* **MATERIAL FOR THIS EXERCISE**
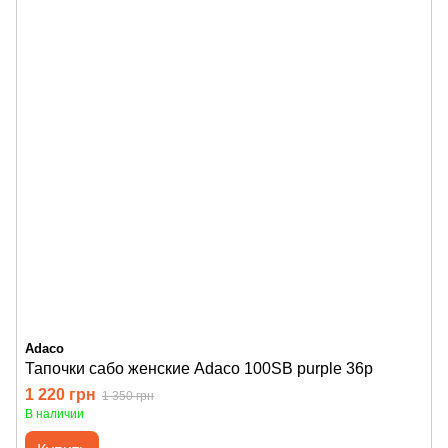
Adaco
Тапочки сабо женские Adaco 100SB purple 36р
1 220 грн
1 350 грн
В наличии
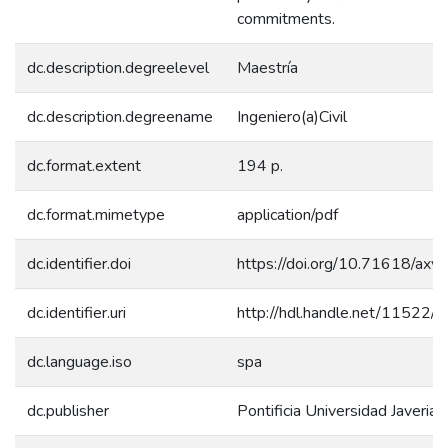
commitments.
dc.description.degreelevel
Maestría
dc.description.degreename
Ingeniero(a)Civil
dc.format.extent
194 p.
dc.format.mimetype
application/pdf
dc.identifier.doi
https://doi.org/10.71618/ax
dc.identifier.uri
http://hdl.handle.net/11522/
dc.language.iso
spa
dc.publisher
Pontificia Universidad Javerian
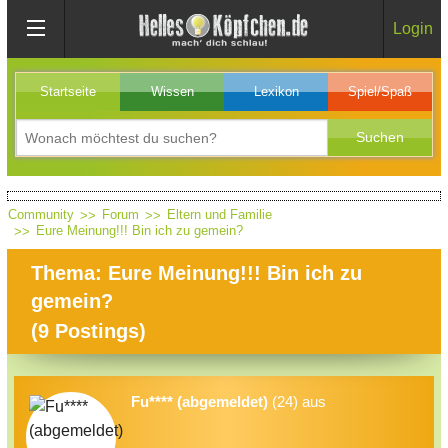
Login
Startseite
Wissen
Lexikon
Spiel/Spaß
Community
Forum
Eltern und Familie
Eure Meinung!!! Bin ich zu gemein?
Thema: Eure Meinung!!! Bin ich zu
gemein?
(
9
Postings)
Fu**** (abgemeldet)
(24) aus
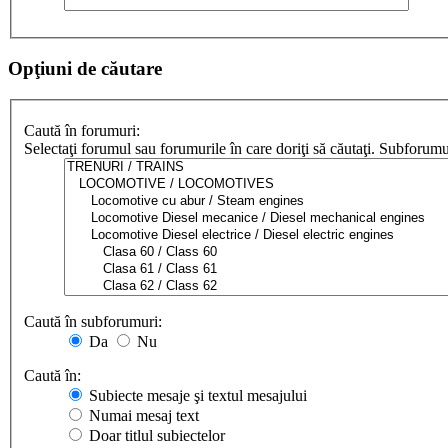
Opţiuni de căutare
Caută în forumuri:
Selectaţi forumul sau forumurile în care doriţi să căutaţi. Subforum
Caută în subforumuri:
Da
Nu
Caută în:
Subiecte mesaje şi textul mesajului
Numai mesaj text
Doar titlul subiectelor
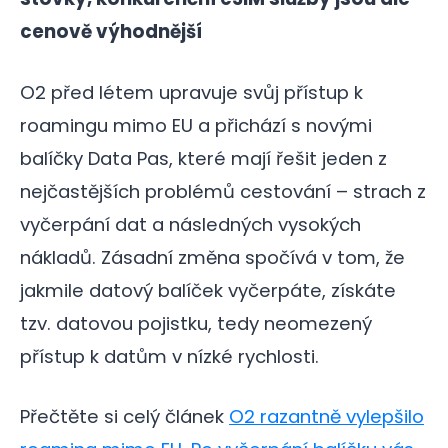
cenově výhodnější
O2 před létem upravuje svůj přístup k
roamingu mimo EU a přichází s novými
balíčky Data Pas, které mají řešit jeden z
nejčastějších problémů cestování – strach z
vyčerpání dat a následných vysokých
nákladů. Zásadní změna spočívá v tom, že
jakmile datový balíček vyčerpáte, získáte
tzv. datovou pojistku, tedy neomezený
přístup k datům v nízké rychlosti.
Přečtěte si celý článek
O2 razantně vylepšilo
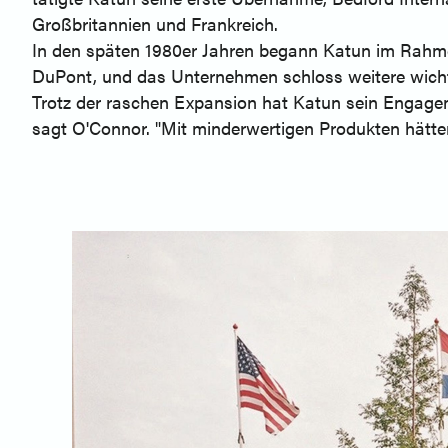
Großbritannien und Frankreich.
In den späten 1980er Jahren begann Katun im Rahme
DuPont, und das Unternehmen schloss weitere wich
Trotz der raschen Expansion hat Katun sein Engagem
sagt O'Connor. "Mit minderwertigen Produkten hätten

* **TASK BRIEF**
Where does "gemein" appear in the records above? Copy each line that holds it.

* **PROBLEM SOLUTION**
Eure Meinung!!! Bin ich zu gemein?
gemein?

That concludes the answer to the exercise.